Why does adding two xtensor expressions together in template function broadcast incorrectly?

162 Views Asked by At

Considering the following program:

#include <iostream>
#include "xtensor/xarray.hpp"
#include "xtensor/xio.hpp"
#include "xtensor/xview.hpp"
xt::xarray<double> arr1
  {1.0, 2.0, 3.0};

xt::xarray<double> arr2
  {5.0, 6.0, 7.0};

template <typename T, typename U>
struct container{
    container(const T& t, const U& u) : a(t), b(u) {}
    T a;
    U b;
};

template <typename T, typename U>
container<T, U> make_container(const T& t, const U& u){
    return container<T,U>(t, u);
}

auto c = make_container(arr1, arr1);
std::cout << (arr1 * arr1) + arr2;

template <typename A, typename B, typename R>
auto operator+(const container<A, B>& e1, const R& e2){
    return (e1.a * e1.b) + e2;
}

std::cout << (c + arr2);

If we look at the code:

std::cout << (arr1 * arr1) + arr2;

It will output:

{  6.,  10.,  16.}

However, running the last line:

std::cout << (c + arr2);

Yields the following:

{{  6.,   9.,  14.}, {  7.,  10.,  15.}, {  8.,  11.,  16.}}

Why is this the case? I changed the function definition of operator+ to the following:

template <typename A, typename B, typename R>
auto operator+(const container<A, B>& e1, const R& e2){
    std::cout << __PRETTY_FUNCTION__ << std::endl;
    return (e1.b * e1.alpha) + e2;
}

And the output was a bit surprising:

auto operator+(const container<A, B> &, const R &) [A = xt::xarray_container<xt::uvector<double, std::allocator<double> >, xt::layout_type::row_major, xt::svector<unsigned long, 4, std::allocator<unsigned long>, true>, xt::xtensor_expression_tag>, B = xt::xarray_container<xt::uvector<double, std::allocator<double> >, xt::layout_type::row_major, xt::svector<unsigned long, 4, std::allocator<unsigned long>, true>, xt::xtensor_expression_tag>, R = double]
auto operator+(const container<A, B> &, const R &) [A = xt::xarray_container<xt::uvector<double, std::allocator<double> >, xt::layout_type::row_major, xt::svector<unsigned long, 4, std::allocator<unsigned long>, true>, xt::xtensor_expression_tag>, B = xt::xarray_container<xt::uvector<double, std::allocator<double> >, xt::layout_type::row_major, xt::svector<unsigned long, 4, std::allocator<unsigned long>, true>, xt::xtensor_expression_tag>, R = double]
auto operator+(const container<A, B> &, const R &) [A = xt::xarray_container<xt::uvector<double, std::allocator<double> >, xt::layout_type::row_major, xt::svector<unsigned long, 4, std::allocator<unsigned long>, true>, xt::xtensor_expression_tag>, B = xt::xarray_container<xt::uvector<double, std::allocator<double> >, xt::layout_type::row_major, xt::svector<unsigned long, 4, std::allocator<unsigned long>, true>, xt::xtensor_expression_tag>, R = double]
{{  6.,   9.,  14.}, {  7.,  10.,  15.}, {  8.,  11.,  16.}}

Why are there 3 + operations called in a single operation? Is there a macro being defined somewhere that's causing this behavior? The R type in the operator+ gives us double, which should actually be xt::xarray<double>.

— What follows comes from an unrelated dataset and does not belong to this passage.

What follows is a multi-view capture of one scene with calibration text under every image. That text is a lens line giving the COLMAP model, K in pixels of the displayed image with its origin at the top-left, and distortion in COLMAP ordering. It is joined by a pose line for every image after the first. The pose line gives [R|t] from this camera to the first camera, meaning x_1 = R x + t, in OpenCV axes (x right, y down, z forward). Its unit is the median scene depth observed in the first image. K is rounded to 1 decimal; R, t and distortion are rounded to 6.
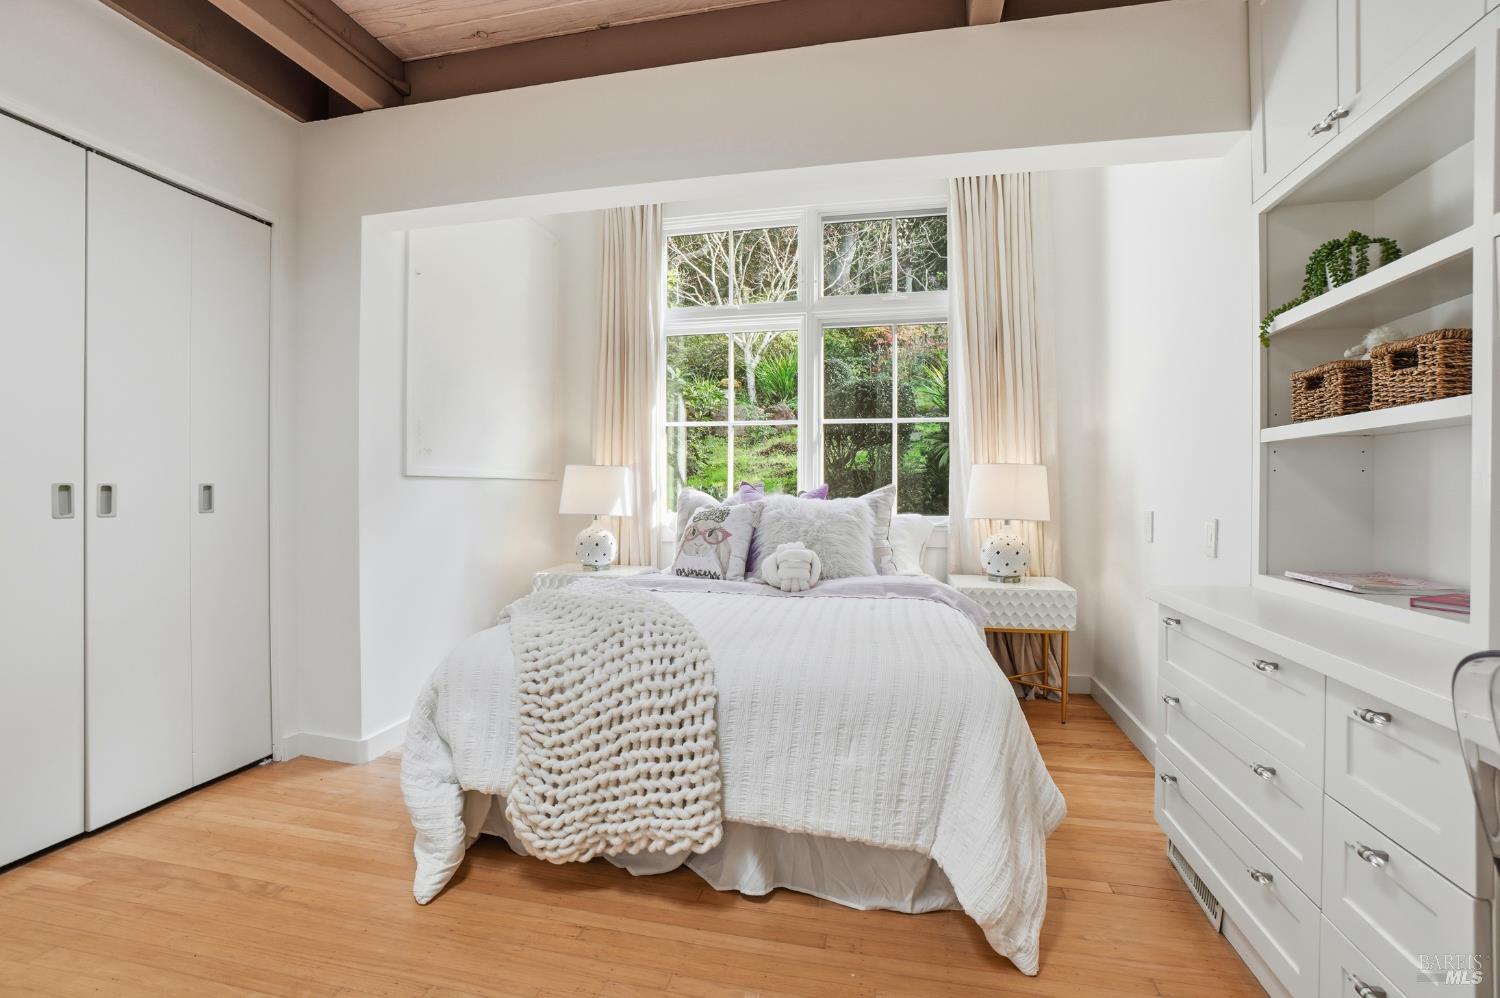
lens RADIAL K [[681.8, 0, 731.8], [0, 681.8, 503.2], [0, 0, 1]] dist [-0.065208, 0.024397]
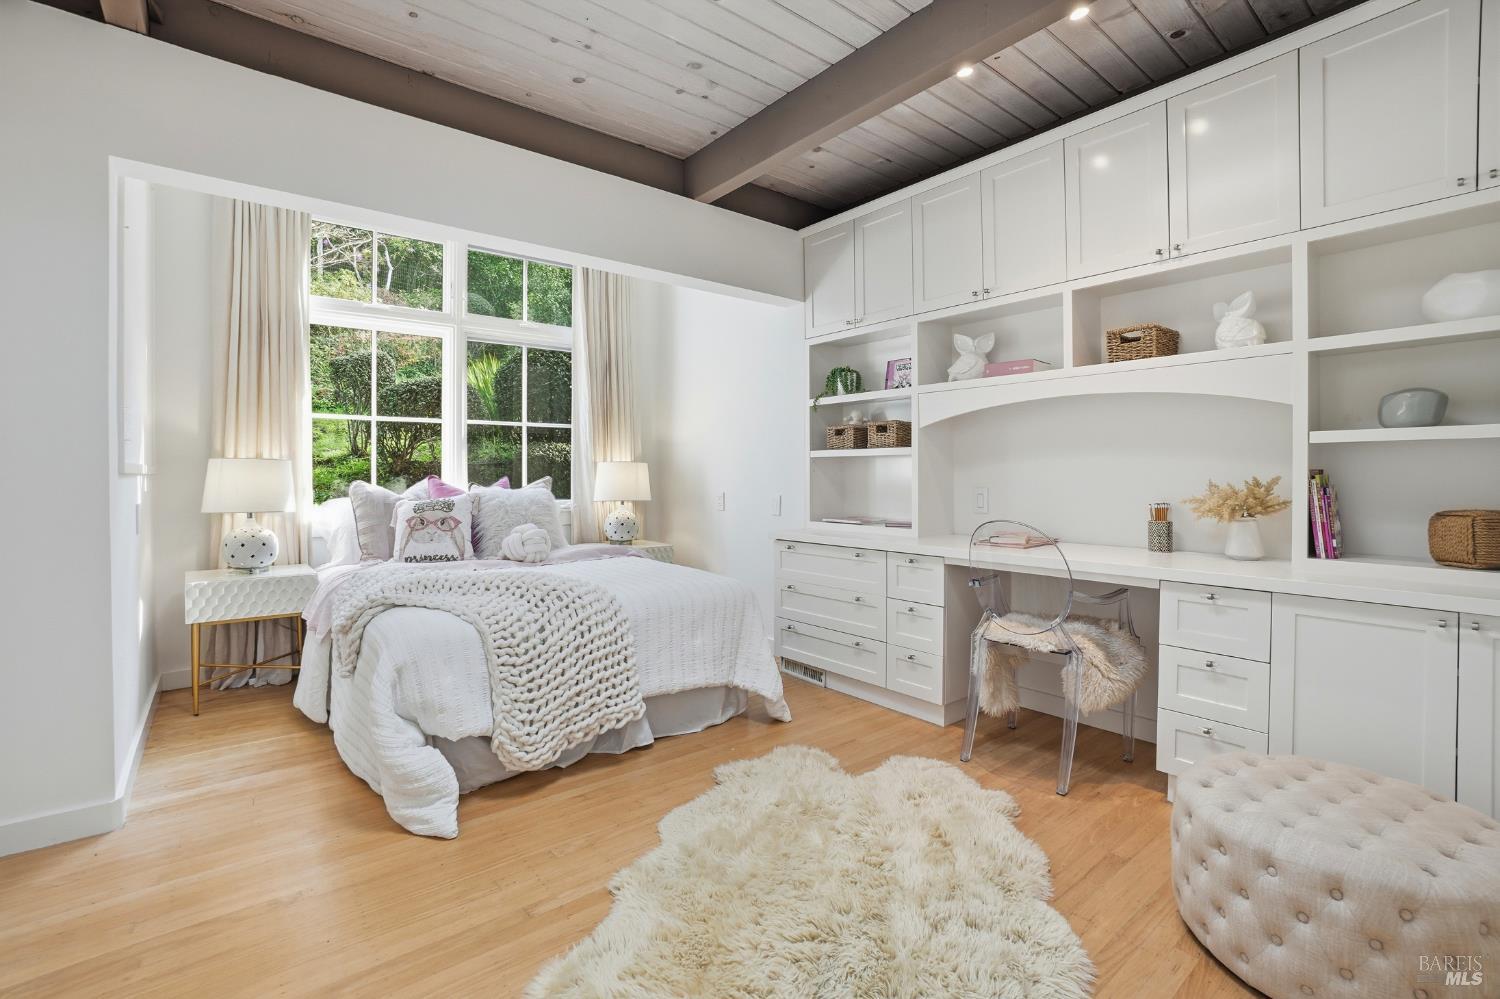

Any insights would be appreciated, thanks.

1

There are 1 best solutions below

2
On BEST ANSWER

The operator+ defined in namespace xt takes universal references, and thus is preferred to your overload when you write c + arr2.

Thus this last line will return an xfunction whose first operand is your container, and the second one an xarray.

Now, since container is not an xexpression, inside the xfunction it is handled as ... an xscalar<container>!

Thus when you try to access the i-th element of this xfunction, the following operation is performed: xscalar<container> + arr2[i] (the xscalar is broadcasted). Since xscalar<container> is convertible to container, your operator+ overload is called with R resolved as the value_type of arr2, that is, double.

The following loop illustrates this behavior:

auto f = c + arr2;
for(auto iter = f.begin(); iter != f.end(); ++iter)
{
    std::cout << *iter << std::endl;
}

It generates the following calls of your operator+:

operator+(c, arr[0]);
operator+(c, arr[1]);
operator+(c, arr[2]);

This is why you see 3 calls of your operator+.